Bharat Rashtra Samithi (BRS) MLC Kavitha Kalvakuntla said that Telangana Chief Minister K Chandrashekar Rao is of the opinion that unless there is a constitutional mandate, it is not possible for women to have adequate representation for Assembly and Lok Sabha elections. Kavitha, who is also the daughter of CM KCR, said, “Hon'ble CM KCR himself believes that without a constitutional right in place just like that of local bodies that now gives 14 lakh women a chance to represent, this [women’s representation] is not possible at the national and assembly level.”
Kavitha’s statement came on Tuesday, August 22, a day after the BRS published their first list of candidates for the upcoming Assembly elections in the state and only seven women were given tickets. She was responding to Telangana’s Bharatiya Janata Party (BJP) chief and Union Minister G Kishan Reddy who criticised Kavitha for leading a protest in Delhi in March 2023 demanding that the Women’s Reservation Bill be tabled in the Parliament, only for her own party to give tickets only to seven women six per cent) in 115 seats. The Women’s Reservation Bill seeks to reserve one-third of all seats for women in the Lok Sabha and the state legislative assemblies.
The protest led by Kavitha was held a day before she met the Enforcement Directorate (ED) in connection with the Delhi excise policy scam. The ED had asked Kavitha to appear on March 9 and responded by saying that she would appear on March 11, one day after she led the protest in Delhi.
Your concern for women's rights is astonishing but welcoming, if that’s how you personally feel about it, politics aside. Finally someone from BJP has at least acknowledged this long pending demand.

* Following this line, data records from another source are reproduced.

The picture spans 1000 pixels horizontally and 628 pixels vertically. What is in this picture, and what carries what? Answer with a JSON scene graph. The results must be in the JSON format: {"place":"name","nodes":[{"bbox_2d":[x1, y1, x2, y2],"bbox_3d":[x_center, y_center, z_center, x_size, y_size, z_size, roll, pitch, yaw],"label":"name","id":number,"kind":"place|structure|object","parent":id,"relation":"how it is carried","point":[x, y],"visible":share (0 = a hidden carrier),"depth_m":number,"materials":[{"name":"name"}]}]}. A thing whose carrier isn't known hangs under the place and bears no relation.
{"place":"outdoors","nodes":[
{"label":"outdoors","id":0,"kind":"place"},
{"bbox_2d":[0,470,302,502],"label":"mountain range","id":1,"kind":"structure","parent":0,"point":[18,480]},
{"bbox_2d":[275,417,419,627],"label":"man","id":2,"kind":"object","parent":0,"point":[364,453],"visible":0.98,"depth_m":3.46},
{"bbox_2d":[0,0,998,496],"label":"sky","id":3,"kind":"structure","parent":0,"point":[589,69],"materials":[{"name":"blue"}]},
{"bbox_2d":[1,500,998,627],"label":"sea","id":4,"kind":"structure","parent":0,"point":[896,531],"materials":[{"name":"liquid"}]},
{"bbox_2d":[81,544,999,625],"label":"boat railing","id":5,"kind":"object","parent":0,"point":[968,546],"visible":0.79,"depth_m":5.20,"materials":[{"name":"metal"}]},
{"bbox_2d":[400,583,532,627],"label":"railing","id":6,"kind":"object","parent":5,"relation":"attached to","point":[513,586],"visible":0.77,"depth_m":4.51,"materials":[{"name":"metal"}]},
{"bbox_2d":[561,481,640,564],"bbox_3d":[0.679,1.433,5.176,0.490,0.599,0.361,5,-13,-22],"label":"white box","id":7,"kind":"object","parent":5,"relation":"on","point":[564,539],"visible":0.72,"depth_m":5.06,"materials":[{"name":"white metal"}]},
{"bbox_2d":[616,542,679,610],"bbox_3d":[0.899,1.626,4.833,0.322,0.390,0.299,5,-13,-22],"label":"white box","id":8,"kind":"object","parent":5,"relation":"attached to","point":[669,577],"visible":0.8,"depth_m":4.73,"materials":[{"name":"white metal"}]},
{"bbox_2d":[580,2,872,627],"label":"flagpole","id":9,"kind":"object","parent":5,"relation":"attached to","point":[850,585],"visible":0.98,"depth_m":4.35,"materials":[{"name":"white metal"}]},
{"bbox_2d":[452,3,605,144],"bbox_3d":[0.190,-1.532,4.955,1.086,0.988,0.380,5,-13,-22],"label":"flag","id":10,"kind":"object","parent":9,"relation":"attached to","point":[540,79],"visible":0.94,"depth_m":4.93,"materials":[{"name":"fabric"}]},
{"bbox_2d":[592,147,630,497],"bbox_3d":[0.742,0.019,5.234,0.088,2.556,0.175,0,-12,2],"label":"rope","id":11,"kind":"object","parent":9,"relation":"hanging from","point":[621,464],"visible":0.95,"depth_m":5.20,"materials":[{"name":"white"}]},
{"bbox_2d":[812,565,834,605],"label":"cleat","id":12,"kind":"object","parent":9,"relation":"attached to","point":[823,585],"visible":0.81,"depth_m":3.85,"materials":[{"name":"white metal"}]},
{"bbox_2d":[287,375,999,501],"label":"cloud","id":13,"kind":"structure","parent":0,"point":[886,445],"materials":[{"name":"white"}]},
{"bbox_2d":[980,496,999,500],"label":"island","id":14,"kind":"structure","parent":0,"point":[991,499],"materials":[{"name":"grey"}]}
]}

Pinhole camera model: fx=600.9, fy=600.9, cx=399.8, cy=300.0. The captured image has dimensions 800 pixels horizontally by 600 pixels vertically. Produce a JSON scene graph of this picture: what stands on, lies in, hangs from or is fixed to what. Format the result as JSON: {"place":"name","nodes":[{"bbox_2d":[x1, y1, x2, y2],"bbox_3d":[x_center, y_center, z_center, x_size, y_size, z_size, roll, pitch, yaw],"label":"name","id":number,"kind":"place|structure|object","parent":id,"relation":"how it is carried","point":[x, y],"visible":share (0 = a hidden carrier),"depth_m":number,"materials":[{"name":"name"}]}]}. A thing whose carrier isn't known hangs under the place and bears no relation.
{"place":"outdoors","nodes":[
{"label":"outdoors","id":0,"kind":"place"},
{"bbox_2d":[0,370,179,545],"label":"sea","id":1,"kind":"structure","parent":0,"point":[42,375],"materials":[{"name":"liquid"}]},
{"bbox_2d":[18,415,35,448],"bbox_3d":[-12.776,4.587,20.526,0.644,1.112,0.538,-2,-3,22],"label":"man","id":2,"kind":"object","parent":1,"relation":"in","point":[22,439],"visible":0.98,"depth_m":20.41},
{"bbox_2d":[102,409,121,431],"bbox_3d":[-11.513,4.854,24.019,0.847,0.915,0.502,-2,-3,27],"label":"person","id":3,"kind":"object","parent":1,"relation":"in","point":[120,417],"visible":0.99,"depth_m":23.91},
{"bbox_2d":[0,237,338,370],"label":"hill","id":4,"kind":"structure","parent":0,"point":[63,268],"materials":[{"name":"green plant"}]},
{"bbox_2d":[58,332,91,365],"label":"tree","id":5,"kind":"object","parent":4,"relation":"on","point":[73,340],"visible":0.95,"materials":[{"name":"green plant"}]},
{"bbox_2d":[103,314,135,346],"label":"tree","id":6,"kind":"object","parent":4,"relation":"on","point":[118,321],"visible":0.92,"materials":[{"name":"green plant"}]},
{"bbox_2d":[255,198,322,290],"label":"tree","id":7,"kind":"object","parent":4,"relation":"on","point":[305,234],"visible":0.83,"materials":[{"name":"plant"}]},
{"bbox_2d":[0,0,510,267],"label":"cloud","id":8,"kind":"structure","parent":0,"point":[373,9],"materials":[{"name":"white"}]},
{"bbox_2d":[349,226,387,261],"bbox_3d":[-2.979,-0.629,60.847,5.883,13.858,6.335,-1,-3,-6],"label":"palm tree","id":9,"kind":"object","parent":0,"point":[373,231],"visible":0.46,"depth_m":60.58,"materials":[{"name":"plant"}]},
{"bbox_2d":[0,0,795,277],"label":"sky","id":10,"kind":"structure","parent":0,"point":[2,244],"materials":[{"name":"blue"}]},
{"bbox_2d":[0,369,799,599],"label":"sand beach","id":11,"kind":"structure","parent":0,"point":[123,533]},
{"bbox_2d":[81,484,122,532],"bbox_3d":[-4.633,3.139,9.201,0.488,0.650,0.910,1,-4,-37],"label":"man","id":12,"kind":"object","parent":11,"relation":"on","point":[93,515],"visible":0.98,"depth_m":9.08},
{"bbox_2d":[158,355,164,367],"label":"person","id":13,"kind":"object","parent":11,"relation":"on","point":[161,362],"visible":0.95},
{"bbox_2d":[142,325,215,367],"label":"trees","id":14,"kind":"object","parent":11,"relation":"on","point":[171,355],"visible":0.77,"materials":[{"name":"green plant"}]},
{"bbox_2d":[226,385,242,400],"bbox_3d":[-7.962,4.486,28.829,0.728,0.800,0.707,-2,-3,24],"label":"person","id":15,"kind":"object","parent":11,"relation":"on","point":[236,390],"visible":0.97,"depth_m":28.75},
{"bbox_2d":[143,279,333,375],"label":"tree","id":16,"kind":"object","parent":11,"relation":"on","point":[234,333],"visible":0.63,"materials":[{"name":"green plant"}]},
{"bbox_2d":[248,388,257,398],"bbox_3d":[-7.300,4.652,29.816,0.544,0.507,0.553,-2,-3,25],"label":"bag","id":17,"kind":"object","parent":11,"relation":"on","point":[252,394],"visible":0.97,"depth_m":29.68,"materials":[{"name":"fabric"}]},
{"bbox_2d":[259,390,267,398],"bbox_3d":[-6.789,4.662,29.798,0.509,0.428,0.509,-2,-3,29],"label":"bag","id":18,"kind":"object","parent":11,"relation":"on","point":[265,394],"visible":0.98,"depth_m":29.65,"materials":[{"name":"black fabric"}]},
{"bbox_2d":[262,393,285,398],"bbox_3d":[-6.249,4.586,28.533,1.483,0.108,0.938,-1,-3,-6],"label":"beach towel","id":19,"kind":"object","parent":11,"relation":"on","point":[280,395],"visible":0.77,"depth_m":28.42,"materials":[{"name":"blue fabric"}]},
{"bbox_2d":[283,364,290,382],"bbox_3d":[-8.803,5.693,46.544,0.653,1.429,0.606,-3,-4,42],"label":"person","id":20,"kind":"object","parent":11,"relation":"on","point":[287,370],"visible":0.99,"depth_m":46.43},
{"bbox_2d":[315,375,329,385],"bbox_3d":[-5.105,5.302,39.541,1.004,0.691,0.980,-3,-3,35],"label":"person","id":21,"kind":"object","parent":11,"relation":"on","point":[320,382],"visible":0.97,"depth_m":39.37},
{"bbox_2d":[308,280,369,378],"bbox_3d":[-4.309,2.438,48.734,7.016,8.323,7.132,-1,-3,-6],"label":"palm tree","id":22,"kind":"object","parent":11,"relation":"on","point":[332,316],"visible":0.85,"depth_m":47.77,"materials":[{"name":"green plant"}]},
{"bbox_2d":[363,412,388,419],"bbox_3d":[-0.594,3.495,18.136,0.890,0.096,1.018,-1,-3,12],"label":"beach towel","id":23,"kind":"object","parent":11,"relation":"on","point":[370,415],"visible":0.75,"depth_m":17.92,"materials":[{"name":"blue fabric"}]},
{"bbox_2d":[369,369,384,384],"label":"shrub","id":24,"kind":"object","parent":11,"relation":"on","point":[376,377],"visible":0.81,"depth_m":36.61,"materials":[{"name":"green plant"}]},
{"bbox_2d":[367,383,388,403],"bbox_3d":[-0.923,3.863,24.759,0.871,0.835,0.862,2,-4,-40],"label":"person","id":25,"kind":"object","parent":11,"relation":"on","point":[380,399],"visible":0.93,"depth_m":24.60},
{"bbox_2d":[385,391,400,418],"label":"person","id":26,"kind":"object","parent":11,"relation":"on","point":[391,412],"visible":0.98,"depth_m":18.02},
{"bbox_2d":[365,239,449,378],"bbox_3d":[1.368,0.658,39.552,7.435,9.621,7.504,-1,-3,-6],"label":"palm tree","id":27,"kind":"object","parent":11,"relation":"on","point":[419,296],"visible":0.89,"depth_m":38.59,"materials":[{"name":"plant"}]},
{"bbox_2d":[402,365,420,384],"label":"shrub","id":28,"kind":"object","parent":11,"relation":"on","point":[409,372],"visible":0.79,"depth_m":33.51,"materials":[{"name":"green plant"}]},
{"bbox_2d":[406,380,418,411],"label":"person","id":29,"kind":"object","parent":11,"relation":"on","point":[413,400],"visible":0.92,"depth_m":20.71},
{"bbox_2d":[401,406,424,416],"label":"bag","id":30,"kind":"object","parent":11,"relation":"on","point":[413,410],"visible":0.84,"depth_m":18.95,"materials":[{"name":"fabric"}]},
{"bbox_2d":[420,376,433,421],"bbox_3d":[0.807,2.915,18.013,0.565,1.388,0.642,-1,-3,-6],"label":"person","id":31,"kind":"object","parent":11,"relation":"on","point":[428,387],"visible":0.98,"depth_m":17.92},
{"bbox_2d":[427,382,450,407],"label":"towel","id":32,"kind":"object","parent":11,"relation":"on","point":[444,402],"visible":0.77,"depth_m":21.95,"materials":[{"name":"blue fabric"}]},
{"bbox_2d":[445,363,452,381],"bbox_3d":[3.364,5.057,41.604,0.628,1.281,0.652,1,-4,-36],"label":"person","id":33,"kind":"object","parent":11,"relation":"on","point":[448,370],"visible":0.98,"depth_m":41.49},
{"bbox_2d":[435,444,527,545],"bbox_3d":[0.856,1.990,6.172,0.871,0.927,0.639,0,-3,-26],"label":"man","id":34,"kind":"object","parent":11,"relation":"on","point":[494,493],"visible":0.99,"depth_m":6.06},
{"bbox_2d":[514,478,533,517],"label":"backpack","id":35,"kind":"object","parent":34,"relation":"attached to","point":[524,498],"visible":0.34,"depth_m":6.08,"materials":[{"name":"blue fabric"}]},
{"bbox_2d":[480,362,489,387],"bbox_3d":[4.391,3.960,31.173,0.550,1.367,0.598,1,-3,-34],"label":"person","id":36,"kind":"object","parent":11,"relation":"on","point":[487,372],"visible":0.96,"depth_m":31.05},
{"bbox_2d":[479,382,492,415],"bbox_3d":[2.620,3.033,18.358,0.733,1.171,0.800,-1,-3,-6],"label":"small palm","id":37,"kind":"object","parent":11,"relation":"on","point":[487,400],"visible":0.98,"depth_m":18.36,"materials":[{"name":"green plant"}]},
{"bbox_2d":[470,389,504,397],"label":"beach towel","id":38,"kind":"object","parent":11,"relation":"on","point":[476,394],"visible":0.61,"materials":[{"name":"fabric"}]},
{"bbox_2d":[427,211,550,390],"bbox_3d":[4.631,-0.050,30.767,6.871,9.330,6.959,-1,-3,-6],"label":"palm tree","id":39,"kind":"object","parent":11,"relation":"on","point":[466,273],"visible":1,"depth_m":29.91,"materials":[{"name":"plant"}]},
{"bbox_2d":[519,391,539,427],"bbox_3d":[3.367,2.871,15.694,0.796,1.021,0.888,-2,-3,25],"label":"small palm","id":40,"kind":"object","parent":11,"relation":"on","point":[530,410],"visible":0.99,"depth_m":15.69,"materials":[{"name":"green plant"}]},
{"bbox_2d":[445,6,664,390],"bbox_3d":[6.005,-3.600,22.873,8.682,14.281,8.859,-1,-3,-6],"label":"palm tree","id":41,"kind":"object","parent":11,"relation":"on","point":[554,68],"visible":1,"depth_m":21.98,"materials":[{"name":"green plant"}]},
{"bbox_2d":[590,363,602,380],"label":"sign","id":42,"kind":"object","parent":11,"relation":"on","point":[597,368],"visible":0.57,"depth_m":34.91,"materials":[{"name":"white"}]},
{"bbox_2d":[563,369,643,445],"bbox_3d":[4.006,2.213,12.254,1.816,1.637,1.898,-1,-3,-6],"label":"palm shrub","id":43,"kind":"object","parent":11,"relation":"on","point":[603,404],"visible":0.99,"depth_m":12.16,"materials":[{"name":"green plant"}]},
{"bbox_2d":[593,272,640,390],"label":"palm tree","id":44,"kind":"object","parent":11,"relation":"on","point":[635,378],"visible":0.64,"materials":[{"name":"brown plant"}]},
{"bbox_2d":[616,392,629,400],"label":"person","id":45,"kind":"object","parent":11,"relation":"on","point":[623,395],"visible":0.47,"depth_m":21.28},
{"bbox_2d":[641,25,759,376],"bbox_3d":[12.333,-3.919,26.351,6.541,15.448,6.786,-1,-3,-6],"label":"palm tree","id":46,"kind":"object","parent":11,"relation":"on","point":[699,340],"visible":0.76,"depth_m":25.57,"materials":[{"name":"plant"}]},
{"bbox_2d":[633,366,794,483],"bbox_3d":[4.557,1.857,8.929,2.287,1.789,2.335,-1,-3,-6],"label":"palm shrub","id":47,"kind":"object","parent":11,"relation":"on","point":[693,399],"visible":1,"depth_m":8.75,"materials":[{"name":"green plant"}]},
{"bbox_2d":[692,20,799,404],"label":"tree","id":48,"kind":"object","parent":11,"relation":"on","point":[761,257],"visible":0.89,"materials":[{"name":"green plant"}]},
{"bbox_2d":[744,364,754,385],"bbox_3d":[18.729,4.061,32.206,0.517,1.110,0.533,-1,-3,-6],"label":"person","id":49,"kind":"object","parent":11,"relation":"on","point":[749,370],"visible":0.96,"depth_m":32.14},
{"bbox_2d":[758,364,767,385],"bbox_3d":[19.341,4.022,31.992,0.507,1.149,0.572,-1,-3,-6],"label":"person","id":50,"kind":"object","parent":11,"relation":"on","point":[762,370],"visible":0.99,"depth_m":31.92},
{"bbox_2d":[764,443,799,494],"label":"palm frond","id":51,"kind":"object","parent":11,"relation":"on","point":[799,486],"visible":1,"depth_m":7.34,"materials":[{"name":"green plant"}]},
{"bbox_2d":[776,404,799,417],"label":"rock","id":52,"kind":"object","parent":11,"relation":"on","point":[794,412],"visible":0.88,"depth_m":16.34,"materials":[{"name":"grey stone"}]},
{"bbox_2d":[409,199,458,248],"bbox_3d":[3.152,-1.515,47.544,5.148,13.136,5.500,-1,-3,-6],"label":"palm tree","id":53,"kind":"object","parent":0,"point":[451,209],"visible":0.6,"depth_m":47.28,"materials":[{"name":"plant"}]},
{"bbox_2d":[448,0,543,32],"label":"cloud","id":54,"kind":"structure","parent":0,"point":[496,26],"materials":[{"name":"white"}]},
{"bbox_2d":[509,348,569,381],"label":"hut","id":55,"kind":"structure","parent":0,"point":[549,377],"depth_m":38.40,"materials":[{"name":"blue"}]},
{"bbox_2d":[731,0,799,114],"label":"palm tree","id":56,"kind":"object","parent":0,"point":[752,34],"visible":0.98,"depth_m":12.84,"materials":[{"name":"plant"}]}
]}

Kishan Anna, with an overwhelming majority in the Parliament, BJP can table &… https://t.co/KWPrDpXvYB
— Kavitha Kalvakuntla (@RaoKavitha) August 22, 2023
>Lashing out at Kishan Reddy, Kavitha questioned why the BJP did not table the Women’s Reservation Bill despite their party having a majority in the Lok Sabha. “Speaking of ticket distribution by the BRS Party, we understand your frustration and confusion. You were waiting to poach our candidates who did not get the tickets. Please don’t link your political insecurities to women’s representation,” she said.
She also asked what Kishan thought about women’s representation in the BJP and Congress and other parties and what they have to offer to the women of Telangana. She said, “I would like to hear your opinion on the issue of women's representation and see what the BJP, Congress, and other parties have to offer to the women of Telangana when it comes to the matter of ticket distribution.”
Kavitha also said that Kishan was “politicising a structural flaw,” and that this “will only expose the intent of all the political parties that represent the aspirations of the people of the country that are never fulfilled, especially by a party that has been boasting about its thumping majority but does nothing for giving women an equal space in political discourse.”